I have seen people talking on facebook and on the news about the movie directed by Angelina Jolie, Unbroken. It seemed that people liked it and so my curiosity was piqued. I talked my dear husband into starting out the new year by joining me at the movie theater to find out what this movie was all about. It starts out very positive with a kid, Louie, that is headed for trouble getting turned around by running. Then WW II happens. If it wasn’t bad enough that the platoon’s war plane crashes into the ocean and the survivors float in a life raft for, I think it was, 48 days, the 2 remaining survivors are picked up by the Japanese. I have always said “real life is sometimes stranger than fiction” as this is a true story. It was hard to believe that this man’s desperate situation just got worse after being rescued. People have said the movie made them weep but all I could muster was outright anger and outrage at the ill treatment given to Louie by the Japanese leader of the prisoner of war camp. I wanted to take his stick and beat him the same way he beat Louie- to give him some of his own medicine. For whatever reason, Louie was singled out by “the bird” for treatment more horrible than most of the others. What is it in the human soul that can make a man so evil? I think the Bible calls it sin. I do not, in any way, believe the philosophy that is spouted that all people are born essentially good. Just look around at our world and stories like this that support man’s essential depravity without  God.
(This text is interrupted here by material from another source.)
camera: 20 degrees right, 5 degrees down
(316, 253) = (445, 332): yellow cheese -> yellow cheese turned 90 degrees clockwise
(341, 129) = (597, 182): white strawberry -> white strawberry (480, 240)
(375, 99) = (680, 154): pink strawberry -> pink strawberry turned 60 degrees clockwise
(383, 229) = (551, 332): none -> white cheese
It reminded me so much of my reaction to the way my father treated my younger brother in my story and maybe that is why my anger emotion was triggered. But Christians are not supposed to pay back evil for evil so how does one reconcile this kind of behavior when one sees it? Are we just supposed to stand by and do nothing? Are we called only to watch and say, “God will make all wrongs right in the end?” I realize this movie was portraying something that happened during war time but for the man it happened to, it was no less traumatic. The ending script tells us that he eventually forgave his enemies and followed through with his commitment to follow God that he made while he was floating on the sea, but not without years of suffering post-traumatic stress disorder. Forgiveness does not erase the horrible effects on the person from such an experience. An experience of any kind such as this changes who the person is and its effects follow for years into the future. I found it interesting that Louie went back and met with all of his captors later except “the bird” who refused to meet with him. Whatever demon possessed “the bird,” the man was not able to let go of it even years later. Maybe “the bird” couldn’t face his own evilness and guilt.

I think the reason Louie survived and thrived later after his release is that he possessed an extra measure of that quality of resilience or stubbornness that only some men (or women) are blessed with -that quality that allows some men to be survivors while others are not. I believe God blessed his life and his commitment.